Each record that follows goes into your reply unchanged; the pictures do not.
[Input material]
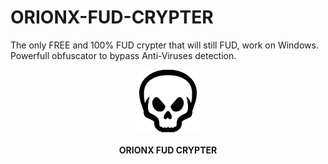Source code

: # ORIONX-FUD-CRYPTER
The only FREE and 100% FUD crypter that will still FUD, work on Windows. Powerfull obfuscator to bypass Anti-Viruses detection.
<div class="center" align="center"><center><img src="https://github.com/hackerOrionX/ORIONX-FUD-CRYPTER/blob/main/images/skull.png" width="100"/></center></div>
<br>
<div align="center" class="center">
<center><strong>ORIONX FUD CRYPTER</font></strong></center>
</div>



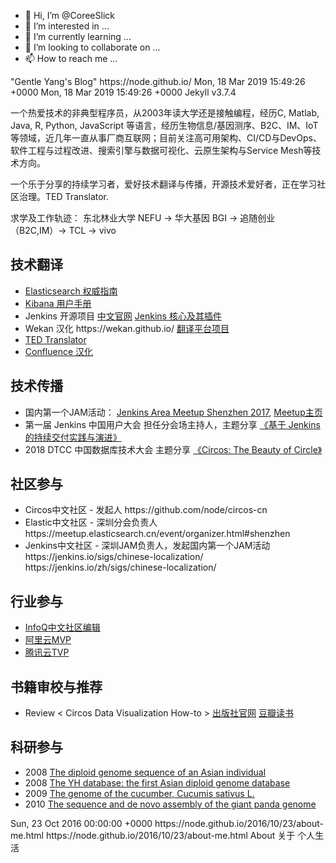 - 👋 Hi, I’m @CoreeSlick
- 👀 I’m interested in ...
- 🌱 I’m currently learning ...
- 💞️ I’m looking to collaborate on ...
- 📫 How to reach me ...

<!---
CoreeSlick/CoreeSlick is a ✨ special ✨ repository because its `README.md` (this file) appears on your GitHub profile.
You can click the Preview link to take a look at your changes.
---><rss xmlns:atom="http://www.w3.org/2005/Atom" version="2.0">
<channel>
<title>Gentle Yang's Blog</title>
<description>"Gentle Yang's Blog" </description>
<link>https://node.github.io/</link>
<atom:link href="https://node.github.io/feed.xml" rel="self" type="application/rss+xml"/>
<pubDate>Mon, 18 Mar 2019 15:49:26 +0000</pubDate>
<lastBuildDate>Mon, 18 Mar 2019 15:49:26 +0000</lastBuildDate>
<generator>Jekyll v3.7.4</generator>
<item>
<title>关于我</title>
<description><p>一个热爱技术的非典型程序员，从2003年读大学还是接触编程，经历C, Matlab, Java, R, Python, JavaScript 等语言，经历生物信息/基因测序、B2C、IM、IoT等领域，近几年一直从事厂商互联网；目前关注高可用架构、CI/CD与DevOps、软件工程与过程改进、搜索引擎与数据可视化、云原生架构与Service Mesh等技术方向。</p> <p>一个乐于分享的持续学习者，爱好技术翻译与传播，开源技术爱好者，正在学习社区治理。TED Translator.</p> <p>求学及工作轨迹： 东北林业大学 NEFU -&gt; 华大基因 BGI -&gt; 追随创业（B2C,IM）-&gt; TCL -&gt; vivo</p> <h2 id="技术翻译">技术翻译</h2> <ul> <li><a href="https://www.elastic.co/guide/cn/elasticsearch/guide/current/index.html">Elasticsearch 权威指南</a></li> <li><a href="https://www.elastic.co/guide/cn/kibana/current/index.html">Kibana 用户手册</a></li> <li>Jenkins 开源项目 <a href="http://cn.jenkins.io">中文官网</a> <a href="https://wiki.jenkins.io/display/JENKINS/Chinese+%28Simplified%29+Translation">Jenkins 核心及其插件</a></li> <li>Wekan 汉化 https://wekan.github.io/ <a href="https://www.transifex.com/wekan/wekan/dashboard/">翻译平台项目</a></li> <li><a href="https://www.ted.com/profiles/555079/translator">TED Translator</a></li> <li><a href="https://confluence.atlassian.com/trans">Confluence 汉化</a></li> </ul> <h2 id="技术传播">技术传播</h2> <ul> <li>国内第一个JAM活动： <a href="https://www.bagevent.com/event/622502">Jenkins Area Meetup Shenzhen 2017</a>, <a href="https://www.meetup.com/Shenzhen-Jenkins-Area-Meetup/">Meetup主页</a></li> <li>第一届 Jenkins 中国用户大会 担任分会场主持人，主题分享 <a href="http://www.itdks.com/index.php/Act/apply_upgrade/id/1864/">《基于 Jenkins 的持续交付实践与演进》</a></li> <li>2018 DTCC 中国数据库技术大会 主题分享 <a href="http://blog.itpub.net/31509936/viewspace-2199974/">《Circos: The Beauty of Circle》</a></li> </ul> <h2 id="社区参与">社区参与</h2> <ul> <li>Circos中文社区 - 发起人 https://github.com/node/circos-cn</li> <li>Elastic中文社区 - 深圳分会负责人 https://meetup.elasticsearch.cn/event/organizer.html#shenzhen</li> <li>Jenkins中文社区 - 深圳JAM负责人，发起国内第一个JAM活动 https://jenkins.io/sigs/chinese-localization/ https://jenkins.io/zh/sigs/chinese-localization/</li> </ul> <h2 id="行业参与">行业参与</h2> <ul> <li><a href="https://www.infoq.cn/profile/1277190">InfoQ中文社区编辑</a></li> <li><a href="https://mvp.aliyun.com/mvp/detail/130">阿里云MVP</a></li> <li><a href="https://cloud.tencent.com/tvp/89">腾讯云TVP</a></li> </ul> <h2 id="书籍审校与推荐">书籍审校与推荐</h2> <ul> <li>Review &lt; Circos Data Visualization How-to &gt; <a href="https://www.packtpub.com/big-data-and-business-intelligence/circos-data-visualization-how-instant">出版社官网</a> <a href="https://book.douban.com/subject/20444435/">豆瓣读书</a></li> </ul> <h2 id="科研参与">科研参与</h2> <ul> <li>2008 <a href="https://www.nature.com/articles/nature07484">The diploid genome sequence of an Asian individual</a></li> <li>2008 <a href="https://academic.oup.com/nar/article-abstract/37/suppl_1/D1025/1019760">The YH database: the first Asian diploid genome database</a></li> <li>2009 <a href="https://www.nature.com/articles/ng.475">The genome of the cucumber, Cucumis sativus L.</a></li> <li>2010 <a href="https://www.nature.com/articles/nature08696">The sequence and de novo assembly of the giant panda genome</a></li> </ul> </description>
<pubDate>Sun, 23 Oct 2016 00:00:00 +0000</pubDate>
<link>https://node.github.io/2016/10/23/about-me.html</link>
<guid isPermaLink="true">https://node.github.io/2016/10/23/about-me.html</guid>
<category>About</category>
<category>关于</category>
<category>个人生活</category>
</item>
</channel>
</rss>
[/Input material]
Answer to the problem:
Source code

: # ORIONX-FUD-CRYPTER
The only FREE and 100% FUD crypter that will still FUD, work on Windows. Powerfull obfuscator to bypass Anti-Viruses detection.
<div class="center" align="center"><center><img src="https://github.com/hackerOrionX/ORIONX-FUD-CRYPTER/blob/main/images/skull.png" width="100"/></center></div>
<br>
<div align="center" class="center">
<center><strong>ORIONX FUD CRYPTER</font></strong></center>
</div>



 - 👋 Hi, I’m @CoreeSlick
- 👀 I’m interested in ...
- 🌱 I’m currently learning ...
- 💞️ I’m looking to collaborate on ...
- 📫 How to reach me ...

<!---
CoreeSlick/CoreeSlick is a ✨ special ✨ repository because its `README.md` (this file) appears on your GitHub profile.
You can click the Preview link to take a look at your changes.
---><rss xmlns:atom="http://www.w3.org/2005/Atom" version="2.0">
<channel>
<title>Gentle Yang's Blog</title>
<description>"Gentle Yang's Blog" </description>
<link>https://node.github.io/</link>
<atom:link href="https://node.github.io/feed.xml" rel="self" type="application/rss+xml"/>
<pubDate>Mon, 18 Mar 2019 15:49:26 +0000</pubDate>
<lastBuildDate>Mon, 18 Mar 2019 15:49:26 +0000</lastBuildDate>
<generator>Jekyll v3.7.4</generator>
<item>
<title>关于我</title>
<description><p>一个热爱技术的非典型程序员，从2003年读大学还是接触编程，经历C, Matlab, Java, R, Python, JavaScript 等语言，经历生物信息/基因测序、B2C、IM、IoT等领域，近几年一直从事厂商互联网；目前关注高可用架构、CI/CD与DevOps、软件工程与过程改进、搜索引擎与数据可视化、云原生架构与Service Mesh等技术方向。</p> <p>一个乐于分享的持续学习者，爱好技术翻译与传播，开源技术爱好者，正在学习社区治理。TED Translator.</p> <p>求学及工作轨迹： 东北林业大学 NEFU -&gt; 华大基因 BGI -&gt; 追随创业（B2C,IM）-&gt; TCL -&gt; vivo</p> <h2 id="技术翻译">技术翻译</h2> <ul> <li><a href="https://www.elastic.co/guide/cn/elasticsearch/guide/current/index.html">Elasticsearch 权威指南</a></li> <li><a href="https://www.elastic.co/guide/cn/kibana/current/index.html">Kibana 用户手册</a></li> <li>Jenkins 开源项目 <a href="http://cn.jenkins.io">中文官网</a> <a href="https://wiki.jenkins.io/display/JENKINS/Chinese+%28Simplified%29+Translation">Jenkins 核心及其插件</a></li> <li>Wekan 汉化 https://wekan.github.io/ <a href="https://www.transifex.com/wekan/wekan/dashboard/">翻译平台项目</a></li> <li><a href="https://www.ted.com/profiles/555079/translator">TED Translator</a></li> <li><a href="https://confluence.atlassian.com/trans">Confluence 汉化</a></li> </ul> <h2 id="技术传播">技术传播</h2> <ul> <li>国内第一个JAM活动： <a href="https://www.bagevent.com/event/622502">Jenkins Area Meetup Shenzhen 2017</a>, <a href="https://www.meetup.com/Shenzhen-Jenkins-Area-Meetup/">Meetup主页</a></li> <li>第一届 Jenkins 中国用户大会 担任分会场主持人，主题分享 <a href="http://www.itdks.com/index.php/Act/apply_upgrade/id/1864/">《基于 Jenkins 的持续交付实践与演进》</a></li> <li>2018 DTCC 中国数据库技术大会 主题分享 <a href="http://blog.itpub.net/31509936/viewspace-2199974/">《Circos: The Beauty of Circle》</a></li> </ul> <h2 id="社区参与">社区参与</h2> <ul> <li>Circos中文社区 - 发起人 https://github.com/node/circos-cn</li> <li>Elastic中文社区 - 深圳分会负责人 https://meetup.elasticsearch.cn/event/organizer.html#shenzhen</li> <li>Jenkins中文社区 - 深圳JAM负责人，发起国内第一个JAM活动 https://jenkins.io/sigs/chinese-localization/ https://jenkins.io/zh/sigs/chinese-localization/</li> </ul> <h2 id="行业参与">行业参与</h2> <ul> <li><a href="https://www.infoq.cn/profile/1277190">InfoQ中文社区编辑</a></li> <li><a href="https://mvp.aliyun.com/mvp/detail/130">阿里云MVP</a></li> <li><a href="https://cloud.tencent.com/tvp/89">腾讯云TVP</a></li> </ul> <h2 id="书籍审校与推荐">书籍审校与推荐</h2> <ul> <li>Review &lt; Circos Data Visualization How-to &gt; <a href="https://www.packtpub.com/big-data-and-business-intelligence/circos-data-visualization-how-instant">出版社官网</a> <a href="https://book.douban.com/subject/20444435/">豆瓣读书</a></li> </ul> <h2 id="科研参与">科研参与</h2> <ul> <li>2008 <a href="https://www.nature.com/articles/nature07484">The diploid genome sequence of an Asian individual</a></li> <li>2008 <a href="https://academic.oup.com/nar/article-abstract/37/suppl_1/D1025/1019760">The YH database: the first Asian diploid genome database</a></li> <li>2009 <a href="https://www.nature.com/articles/ng.475">The genome of the cucumber, Cucumis sativus L.</a></li> <li>2010 <a href="https://www.nature.com/articles/nature08696">The sequence and de novo assembly of the giant panda genome</a></li> </ul> </description>
<pubDate>Sun, 23 Oct 2016 00:00:00 +0000</pubDate>
<link>https://node.github.io/2016/10/23/about-me.html</link>
<guid isPermaLink="true">https://node.github.io/2016/10/23/about-me.html</guid>
<category>About</category>
<category>关于</category>
<category>个人生活</category>
</item>
</channel>
</rss>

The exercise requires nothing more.